■ **Work required**
Each entry that follows should be set down precisely, with its pictures removed.

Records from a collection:
§ §
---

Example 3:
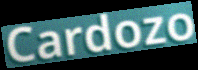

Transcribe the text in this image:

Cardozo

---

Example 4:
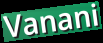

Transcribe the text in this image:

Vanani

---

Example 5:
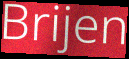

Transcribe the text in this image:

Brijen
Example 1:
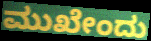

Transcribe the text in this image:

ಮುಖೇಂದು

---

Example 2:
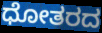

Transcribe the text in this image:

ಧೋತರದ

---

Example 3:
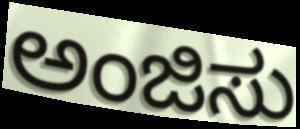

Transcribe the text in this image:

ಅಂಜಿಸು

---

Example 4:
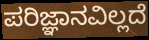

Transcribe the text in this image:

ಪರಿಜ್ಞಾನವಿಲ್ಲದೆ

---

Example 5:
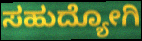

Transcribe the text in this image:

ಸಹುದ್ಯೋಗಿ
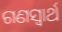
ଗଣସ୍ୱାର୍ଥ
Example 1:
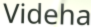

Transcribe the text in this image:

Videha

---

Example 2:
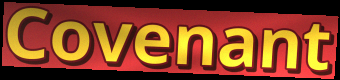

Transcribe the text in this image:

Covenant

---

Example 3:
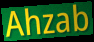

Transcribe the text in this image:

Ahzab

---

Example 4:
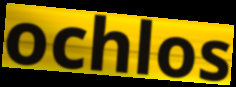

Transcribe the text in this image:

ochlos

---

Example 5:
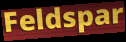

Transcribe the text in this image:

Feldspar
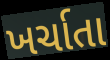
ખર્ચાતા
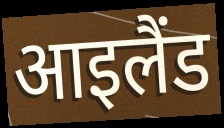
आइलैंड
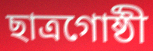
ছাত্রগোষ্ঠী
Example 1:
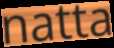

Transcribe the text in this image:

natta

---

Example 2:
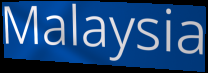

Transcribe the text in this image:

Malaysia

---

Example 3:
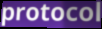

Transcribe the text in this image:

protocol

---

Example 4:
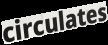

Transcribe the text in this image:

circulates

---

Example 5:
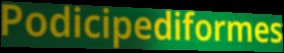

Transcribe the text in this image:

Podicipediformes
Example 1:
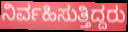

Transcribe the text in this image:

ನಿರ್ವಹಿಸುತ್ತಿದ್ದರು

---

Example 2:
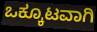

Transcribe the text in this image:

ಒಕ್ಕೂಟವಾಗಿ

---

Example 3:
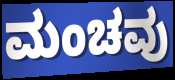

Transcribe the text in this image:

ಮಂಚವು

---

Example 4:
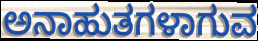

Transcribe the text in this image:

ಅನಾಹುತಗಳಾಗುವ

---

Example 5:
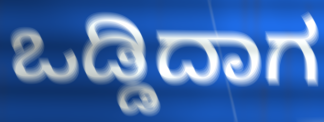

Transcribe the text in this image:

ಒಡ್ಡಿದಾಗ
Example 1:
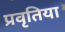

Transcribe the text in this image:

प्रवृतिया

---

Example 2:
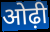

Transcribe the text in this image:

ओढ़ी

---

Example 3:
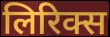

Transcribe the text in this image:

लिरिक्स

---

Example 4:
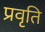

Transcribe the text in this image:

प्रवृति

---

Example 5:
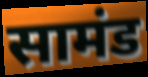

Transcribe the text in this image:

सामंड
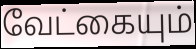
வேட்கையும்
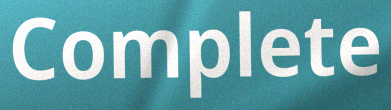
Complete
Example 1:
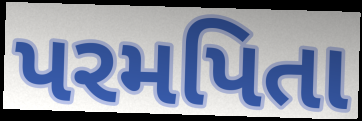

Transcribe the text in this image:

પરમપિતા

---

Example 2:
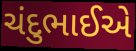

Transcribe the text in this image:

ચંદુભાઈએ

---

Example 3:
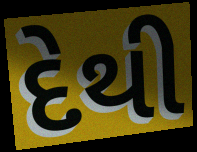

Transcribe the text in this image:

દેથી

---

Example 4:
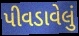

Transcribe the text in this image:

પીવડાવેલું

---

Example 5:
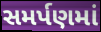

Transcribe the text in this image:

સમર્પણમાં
§ §
■ **Response area**
---

Example 3:

Transcribe the text in this image:

Cardozo

---

Example 4:

Transcribe the text in this image:

Vanani

---

Example 5:

Transcribe the text in this image:

Brijen
Example 1:

Transcribe the text in this image:

ಮುಖೇಂದು

---

Example 2:

Transcribe the text in this image:

ಧೋತರದ

---

Example 3:

Transcribe the text in this image:

ಅಂಜಿಸು

---

Example 4:

Transcribe the text in this image:

ಪರಿಜ್ಞಾನವಿಲ್ಲದೆ

---

Example 5:

Transcribe the text in this image:

ಸಹುದ್ಯೋಗಿ
ଗଣସ୍ୱାର୍ଥ
Example 1:

Transcribe the text in this image:

Videha

---

Example 2:

Transcribe the text in this image:

Covenant

---

Example 3:

Transcribe the text in this image:

Ahzab

---

Example 4:

Transcribe the text in this image:

ochlos

---

Example 5:

Transcribe the text in this image:

Feldspar
ખર્ચાતા
आइलैंड
ছাত্রগোষ্ঠী
Example 1:

Transcribe the text in this image:

natta

---

Example 2:

Transcribe the text in this image:

Malaysia

---

Example 3:

Transcribe the text in this image:

protocol

---

Example 4:

Transcribe the text in this image:

circulates

---

Example 5:

Transcribe the text in this image:

Podicipediformes
Example 1:

Transcribe the text in this image:

ನಿರ್ವಹಿಸುತ್ತಿದ್ದರು

---

Example 2:

Transcribe the text in this image:

ಒಕ್ಕೂಟವಾಗಿ

---

Example 3:

Transcribe the text in this image:

ಮಂಚವು

---

Example 4:

Transcribe the text in this image:

ಅನಾಹುತಗಳಾಗುವ

---

Example 5:

Transcribe the text in this image:

ಒಡ್ಡಿದಾಗ
Example 1:

Transcribe the text in this image:

प्रवृतिया

---

Example 2:

Transcribe the text in this image:

ओढ़ी

---

Example 3:

Transcribe the text in this image:

लिरिक्स

---

Example 4:

Transcribe the text in this image:

प्रवृति

---

Example 5:

Transcribe the text in this image:

सामंड
வேட்கையும்
Complete
Example 1:

Transcribe the text in this image:

પરમપિતા

---

Example 2:

Transcribe the text in this image:

ચંદુભાઈએ

---

Example 3:

Transcribe the text in this image:

દેથી

---

Example 4:

Transcribe the text in this image:

પીવડાવેલું

---

Example 5:

Transcribe the text in this image:

સમર્પણમાં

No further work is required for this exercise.